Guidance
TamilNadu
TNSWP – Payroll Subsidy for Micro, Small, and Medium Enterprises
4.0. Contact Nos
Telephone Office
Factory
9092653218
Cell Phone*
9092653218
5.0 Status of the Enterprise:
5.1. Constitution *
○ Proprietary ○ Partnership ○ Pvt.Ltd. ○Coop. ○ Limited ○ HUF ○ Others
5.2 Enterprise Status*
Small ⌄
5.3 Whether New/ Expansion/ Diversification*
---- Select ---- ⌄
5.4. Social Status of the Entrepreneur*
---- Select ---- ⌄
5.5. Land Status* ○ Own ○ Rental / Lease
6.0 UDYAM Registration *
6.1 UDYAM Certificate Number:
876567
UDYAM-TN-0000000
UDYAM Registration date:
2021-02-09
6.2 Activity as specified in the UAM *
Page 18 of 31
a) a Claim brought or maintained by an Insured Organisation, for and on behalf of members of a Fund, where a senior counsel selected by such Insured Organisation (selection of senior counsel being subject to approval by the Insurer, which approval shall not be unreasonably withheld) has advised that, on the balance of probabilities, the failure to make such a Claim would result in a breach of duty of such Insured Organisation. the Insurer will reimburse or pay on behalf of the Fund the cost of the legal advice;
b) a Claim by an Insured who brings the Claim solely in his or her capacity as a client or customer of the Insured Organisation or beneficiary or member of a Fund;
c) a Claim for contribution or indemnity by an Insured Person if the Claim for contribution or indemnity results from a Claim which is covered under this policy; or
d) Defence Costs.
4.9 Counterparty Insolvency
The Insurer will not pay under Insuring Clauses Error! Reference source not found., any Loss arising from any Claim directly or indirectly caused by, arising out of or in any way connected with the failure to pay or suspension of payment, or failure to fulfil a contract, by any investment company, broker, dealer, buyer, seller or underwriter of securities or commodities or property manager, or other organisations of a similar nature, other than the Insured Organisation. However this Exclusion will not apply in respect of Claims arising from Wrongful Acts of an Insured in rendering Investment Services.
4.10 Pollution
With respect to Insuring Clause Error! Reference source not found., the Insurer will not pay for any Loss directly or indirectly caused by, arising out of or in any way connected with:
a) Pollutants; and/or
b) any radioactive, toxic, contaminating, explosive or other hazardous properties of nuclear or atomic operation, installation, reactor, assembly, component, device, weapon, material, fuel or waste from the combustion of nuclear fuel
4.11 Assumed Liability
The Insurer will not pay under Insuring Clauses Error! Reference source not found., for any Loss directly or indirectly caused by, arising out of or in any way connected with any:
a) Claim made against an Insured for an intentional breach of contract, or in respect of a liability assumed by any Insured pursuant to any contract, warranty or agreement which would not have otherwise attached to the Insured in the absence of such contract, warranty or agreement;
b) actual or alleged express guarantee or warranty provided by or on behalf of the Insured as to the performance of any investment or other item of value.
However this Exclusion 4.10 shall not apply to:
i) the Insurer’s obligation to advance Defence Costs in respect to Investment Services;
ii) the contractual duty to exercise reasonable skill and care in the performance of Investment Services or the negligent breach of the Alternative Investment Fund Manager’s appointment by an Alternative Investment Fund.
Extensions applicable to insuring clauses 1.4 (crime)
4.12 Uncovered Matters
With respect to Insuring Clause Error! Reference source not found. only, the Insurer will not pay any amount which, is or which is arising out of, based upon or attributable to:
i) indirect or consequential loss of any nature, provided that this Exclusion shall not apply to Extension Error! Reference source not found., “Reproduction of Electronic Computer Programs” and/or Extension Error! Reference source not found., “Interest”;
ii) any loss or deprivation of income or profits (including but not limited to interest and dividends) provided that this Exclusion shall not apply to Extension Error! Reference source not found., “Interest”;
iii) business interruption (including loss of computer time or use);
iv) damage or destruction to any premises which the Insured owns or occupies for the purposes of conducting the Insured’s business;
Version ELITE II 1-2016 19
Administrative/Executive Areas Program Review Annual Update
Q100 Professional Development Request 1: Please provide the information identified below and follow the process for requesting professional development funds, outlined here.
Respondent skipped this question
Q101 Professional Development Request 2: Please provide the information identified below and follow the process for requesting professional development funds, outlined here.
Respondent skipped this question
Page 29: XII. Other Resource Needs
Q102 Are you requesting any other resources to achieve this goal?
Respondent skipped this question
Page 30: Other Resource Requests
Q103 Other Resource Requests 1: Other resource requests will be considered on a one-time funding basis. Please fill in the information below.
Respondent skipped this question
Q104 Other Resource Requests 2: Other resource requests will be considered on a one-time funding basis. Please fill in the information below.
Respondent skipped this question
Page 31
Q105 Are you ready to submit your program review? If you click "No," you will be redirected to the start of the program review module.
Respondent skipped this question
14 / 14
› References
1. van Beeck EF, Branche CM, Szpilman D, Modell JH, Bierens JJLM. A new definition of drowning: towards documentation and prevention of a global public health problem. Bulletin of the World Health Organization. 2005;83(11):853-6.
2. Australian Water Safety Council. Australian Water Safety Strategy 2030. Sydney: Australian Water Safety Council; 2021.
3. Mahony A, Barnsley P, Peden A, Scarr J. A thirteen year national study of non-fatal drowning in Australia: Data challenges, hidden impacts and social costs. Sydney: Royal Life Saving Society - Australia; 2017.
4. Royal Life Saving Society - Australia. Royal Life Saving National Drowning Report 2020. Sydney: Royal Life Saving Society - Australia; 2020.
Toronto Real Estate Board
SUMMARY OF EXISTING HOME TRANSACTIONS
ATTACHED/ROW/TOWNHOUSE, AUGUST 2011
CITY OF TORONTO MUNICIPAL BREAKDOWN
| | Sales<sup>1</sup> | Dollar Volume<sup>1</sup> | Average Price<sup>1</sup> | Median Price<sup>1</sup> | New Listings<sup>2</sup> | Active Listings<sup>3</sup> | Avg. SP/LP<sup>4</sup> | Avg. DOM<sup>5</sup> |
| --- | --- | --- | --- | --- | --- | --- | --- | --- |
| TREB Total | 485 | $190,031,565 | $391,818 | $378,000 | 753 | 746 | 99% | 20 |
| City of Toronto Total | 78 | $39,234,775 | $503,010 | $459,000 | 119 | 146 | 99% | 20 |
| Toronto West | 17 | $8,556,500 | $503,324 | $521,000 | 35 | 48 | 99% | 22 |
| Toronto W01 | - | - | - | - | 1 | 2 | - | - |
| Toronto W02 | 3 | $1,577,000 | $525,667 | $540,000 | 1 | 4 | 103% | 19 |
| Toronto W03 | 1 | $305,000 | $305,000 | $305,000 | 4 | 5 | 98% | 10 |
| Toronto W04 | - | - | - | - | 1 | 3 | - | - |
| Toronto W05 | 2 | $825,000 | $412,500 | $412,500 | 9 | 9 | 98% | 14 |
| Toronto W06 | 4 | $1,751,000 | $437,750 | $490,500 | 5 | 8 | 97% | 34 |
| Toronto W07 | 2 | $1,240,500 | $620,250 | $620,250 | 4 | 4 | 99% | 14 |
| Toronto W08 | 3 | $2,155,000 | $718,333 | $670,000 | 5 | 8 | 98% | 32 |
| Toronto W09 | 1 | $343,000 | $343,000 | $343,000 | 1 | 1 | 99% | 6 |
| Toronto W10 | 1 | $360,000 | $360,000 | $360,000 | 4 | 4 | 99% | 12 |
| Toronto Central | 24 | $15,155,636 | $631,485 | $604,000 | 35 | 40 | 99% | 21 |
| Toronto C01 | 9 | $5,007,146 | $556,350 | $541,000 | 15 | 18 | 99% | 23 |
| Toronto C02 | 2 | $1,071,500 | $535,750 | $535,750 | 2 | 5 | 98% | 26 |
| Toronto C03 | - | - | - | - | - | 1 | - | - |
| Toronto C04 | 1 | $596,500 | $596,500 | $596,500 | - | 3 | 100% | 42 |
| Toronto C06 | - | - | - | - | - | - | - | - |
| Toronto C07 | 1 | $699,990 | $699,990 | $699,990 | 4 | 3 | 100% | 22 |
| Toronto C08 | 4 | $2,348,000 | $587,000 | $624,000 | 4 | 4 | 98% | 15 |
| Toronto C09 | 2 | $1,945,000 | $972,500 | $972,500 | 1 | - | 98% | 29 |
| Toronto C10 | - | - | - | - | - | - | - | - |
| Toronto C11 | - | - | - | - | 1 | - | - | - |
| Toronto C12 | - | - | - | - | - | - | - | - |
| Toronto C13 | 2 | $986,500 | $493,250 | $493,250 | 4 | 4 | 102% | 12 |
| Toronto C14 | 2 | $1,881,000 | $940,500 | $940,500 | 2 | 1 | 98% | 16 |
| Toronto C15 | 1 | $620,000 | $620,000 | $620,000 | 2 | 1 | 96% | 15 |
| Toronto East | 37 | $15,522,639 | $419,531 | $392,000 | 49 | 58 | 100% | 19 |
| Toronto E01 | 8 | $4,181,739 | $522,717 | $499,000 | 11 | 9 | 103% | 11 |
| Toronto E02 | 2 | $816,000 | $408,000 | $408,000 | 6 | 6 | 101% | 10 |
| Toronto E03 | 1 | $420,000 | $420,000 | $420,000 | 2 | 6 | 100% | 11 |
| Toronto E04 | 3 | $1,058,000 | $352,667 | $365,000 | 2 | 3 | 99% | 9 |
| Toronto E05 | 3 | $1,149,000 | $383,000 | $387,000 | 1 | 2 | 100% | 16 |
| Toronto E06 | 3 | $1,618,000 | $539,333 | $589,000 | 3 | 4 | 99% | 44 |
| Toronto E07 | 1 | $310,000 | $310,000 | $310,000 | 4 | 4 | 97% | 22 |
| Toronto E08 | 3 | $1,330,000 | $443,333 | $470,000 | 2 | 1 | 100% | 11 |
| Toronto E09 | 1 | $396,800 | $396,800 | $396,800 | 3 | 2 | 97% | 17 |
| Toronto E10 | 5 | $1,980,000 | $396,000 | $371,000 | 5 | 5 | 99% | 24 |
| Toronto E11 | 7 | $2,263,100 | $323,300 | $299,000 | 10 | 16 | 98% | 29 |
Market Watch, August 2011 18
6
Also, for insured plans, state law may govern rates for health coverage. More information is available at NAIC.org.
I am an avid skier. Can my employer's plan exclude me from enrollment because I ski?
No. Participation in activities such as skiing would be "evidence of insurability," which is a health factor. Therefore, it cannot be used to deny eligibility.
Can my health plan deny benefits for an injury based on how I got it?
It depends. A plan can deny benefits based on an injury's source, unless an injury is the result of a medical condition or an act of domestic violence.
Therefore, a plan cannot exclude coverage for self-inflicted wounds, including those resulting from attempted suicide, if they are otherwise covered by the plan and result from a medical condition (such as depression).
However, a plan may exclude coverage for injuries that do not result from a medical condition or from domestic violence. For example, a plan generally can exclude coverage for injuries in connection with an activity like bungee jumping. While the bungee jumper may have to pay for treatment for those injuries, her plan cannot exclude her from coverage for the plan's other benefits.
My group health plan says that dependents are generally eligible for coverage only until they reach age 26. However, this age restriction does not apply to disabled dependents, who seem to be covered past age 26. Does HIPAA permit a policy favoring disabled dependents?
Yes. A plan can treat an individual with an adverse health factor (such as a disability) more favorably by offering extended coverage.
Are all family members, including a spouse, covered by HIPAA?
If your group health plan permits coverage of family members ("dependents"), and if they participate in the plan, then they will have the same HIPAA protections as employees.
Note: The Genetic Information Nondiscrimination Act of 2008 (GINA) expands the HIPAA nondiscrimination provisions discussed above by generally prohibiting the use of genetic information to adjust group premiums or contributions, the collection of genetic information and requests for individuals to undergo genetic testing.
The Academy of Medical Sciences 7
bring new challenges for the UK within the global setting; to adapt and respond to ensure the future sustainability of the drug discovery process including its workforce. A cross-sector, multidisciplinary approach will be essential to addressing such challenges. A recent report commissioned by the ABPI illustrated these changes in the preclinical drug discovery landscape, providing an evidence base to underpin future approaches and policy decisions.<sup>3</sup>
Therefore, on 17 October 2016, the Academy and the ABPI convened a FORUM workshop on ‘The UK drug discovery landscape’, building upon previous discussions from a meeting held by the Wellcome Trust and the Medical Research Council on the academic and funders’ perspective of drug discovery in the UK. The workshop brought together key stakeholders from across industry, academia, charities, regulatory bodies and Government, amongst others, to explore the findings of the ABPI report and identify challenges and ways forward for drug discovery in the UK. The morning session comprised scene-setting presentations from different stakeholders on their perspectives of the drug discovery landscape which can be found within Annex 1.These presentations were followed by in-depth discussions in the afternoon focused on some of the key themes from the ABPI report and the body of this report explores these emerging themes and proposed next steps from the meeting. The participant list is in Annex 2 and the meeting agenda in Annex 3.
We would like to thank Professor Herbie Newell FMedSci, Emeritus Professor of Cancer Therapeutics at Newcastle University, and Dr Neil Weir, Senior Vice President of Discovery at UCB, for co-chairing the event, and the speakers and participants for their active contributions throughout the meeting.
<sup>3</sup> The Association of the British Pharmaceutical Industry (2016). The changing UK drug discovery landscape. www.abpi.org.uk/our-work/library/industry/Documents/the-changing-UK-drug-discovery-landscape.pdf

• _Exercise directions_
Using the entries above, give again exactly the lines from the line holding "Yes. A plan" through the line holding "If your group". Include both end lines and nothing else.

• _Written solution_
Yes. A plan can treat an individual with an adverse health factor (such as a disability) more favorably by offering extended coverage.
Are all family members, including a spouse, covered by HIPAA?
If your group health plan permits coverage of family members ("dependents"), and if they participate in the plan, then they will have the same HIPAA protections as employees.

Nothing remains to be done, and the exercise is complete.